▶ YOUR TASK:
Every line below needs to be transcribed without alteration, and no image may be carried over.
** Opening MATERIAL PROVIDED block **
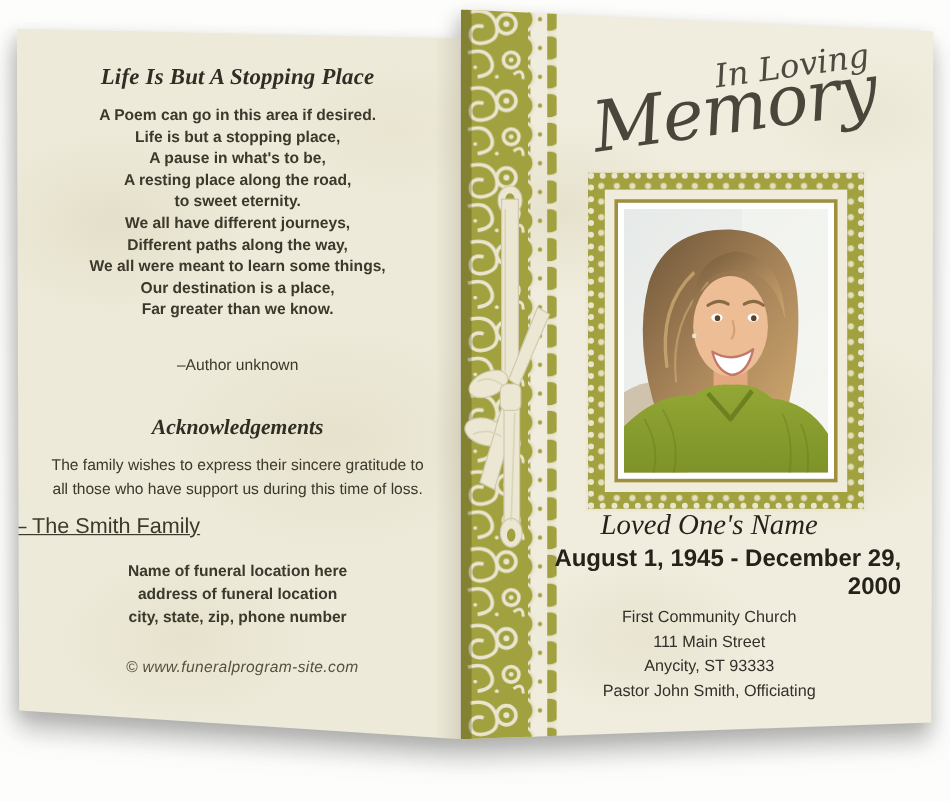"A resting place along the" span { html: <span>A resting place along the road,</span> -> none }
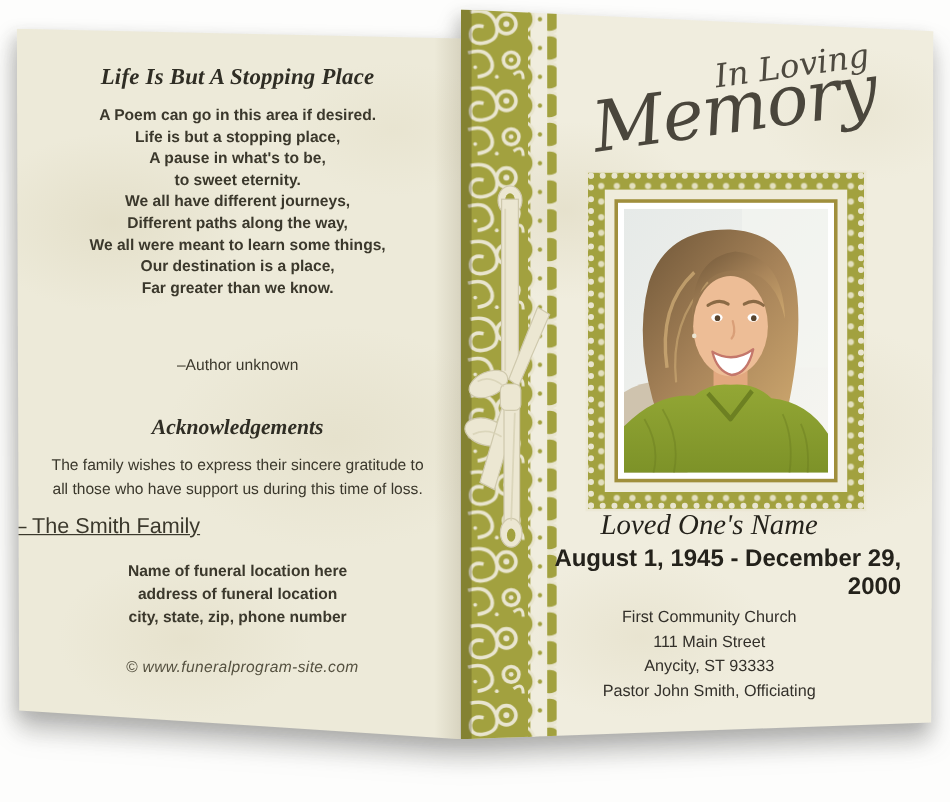"–Author unknown" .author { font-family: none -> Liberation Mono, monospace }
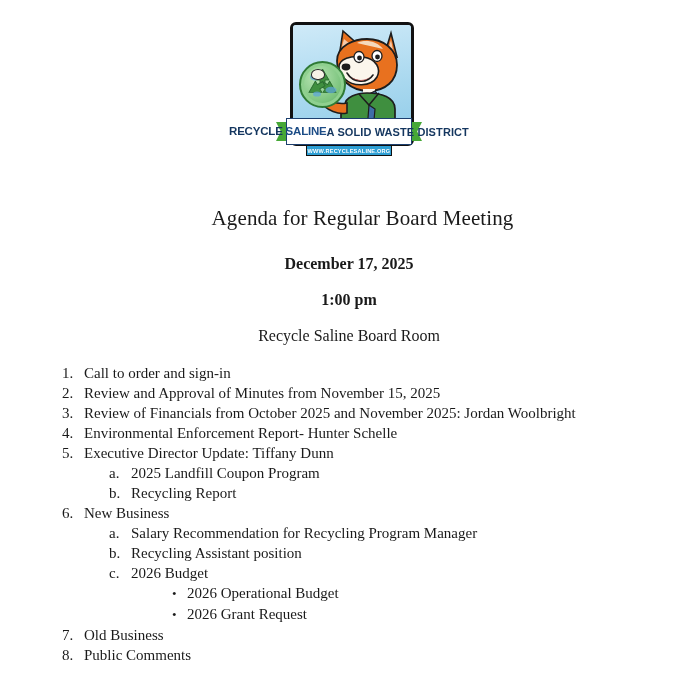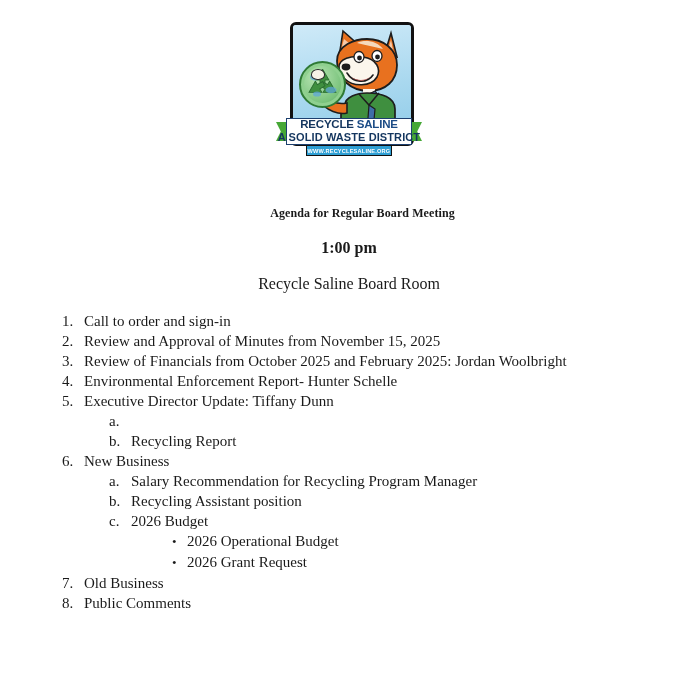"RECYCLE SALINE" .ribbon-main { flex-direction: column -> row; justify-content: flex-start -> center }
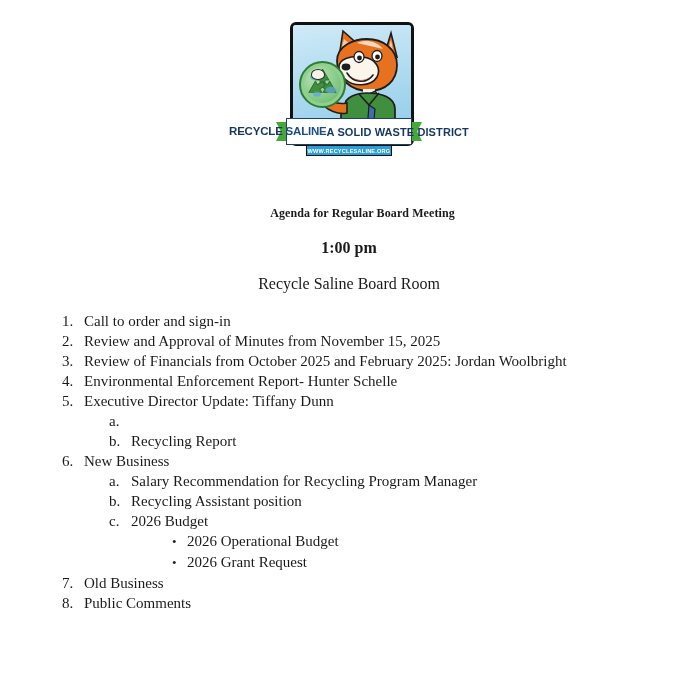"Agenda for Regular Board Meeting" .h-title { font-size: 12px -> 21px; font-weight: bold -> normal }
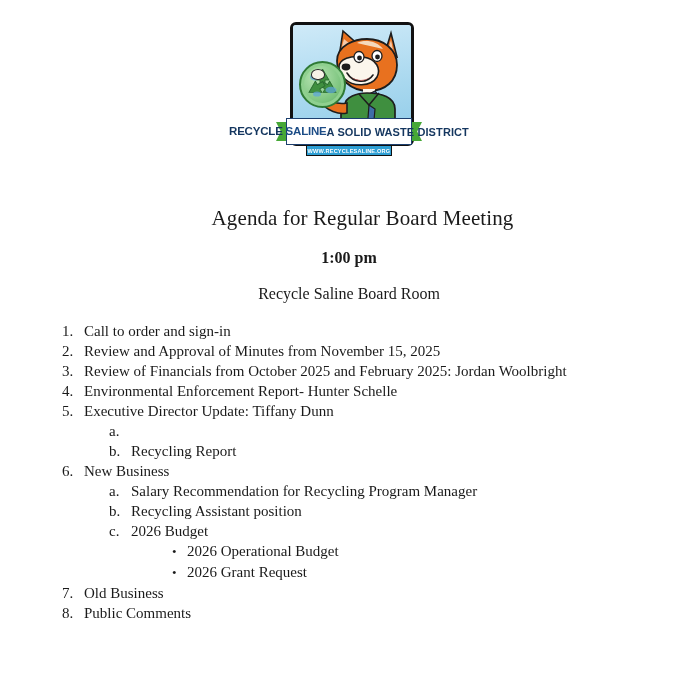"December 17, 2025" div.h-date { html: none -> <div>December 17, 2025</div> }
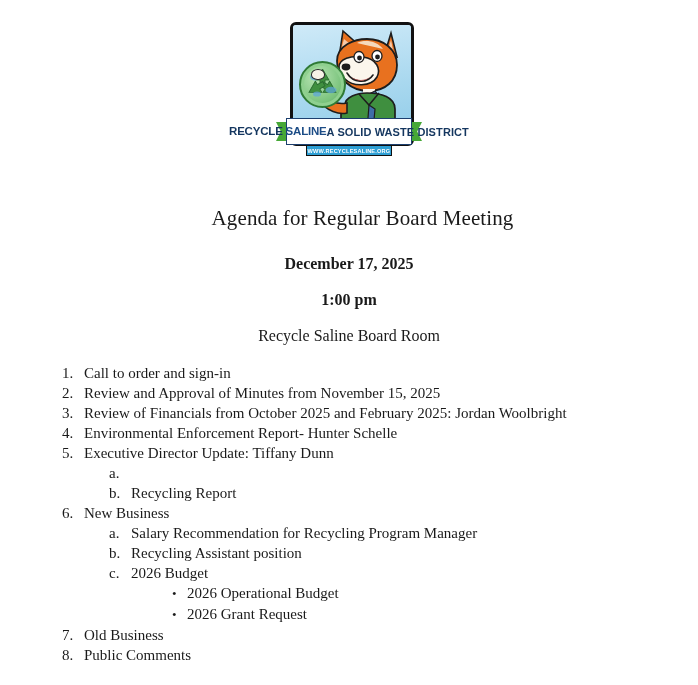"Review of Financials from October" span.txt { text: February -> November }
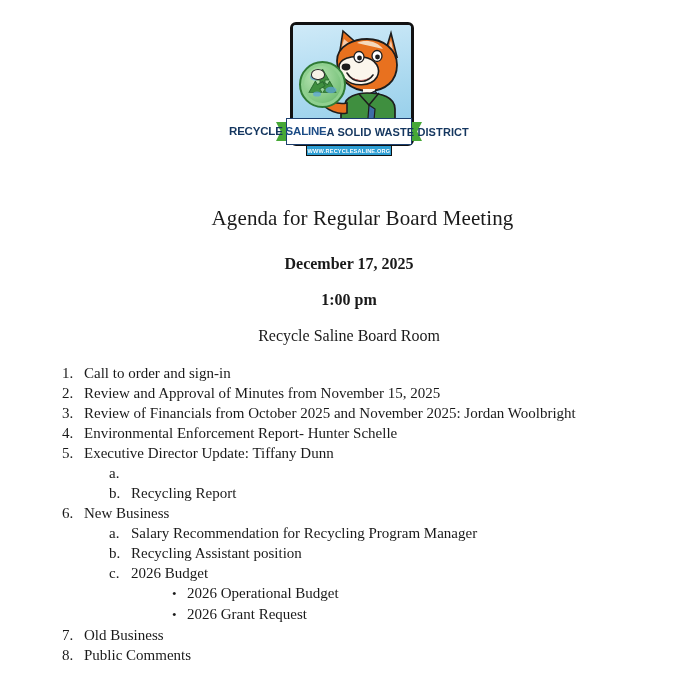"2025 Landfill Coupon Program" span.txt { html: none -> <span>2025 Landfill Coupon Program</span> }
** Closing MATERIAL PROVIDED block **
▶ RESPONSE TO THIS EXERCISE:
"A resting place along the" span { html: <span>A resting place along the road,</span> -> none }
"–Author unknown" .author { font-family: none -> Liberation Mono, monospace }
"RECYCLE SALINE" .ribbon-main { flex-direction: column -> row; justify-content: flex-start -> center }
"Agenda for Regular Board Meeting" .h-title { font-size: 12px -> 21px; font-weight: bold -> normal }
"December 17, 2025" div.h-date { html: none -> <div>December 17, 2025</div> }
"Review of Financials from October" span.txt { text: February -> November }
"2025 Landfill Coupon Program" span.txt { html: none -> <span>2025 Landfill Coupon Program</span> }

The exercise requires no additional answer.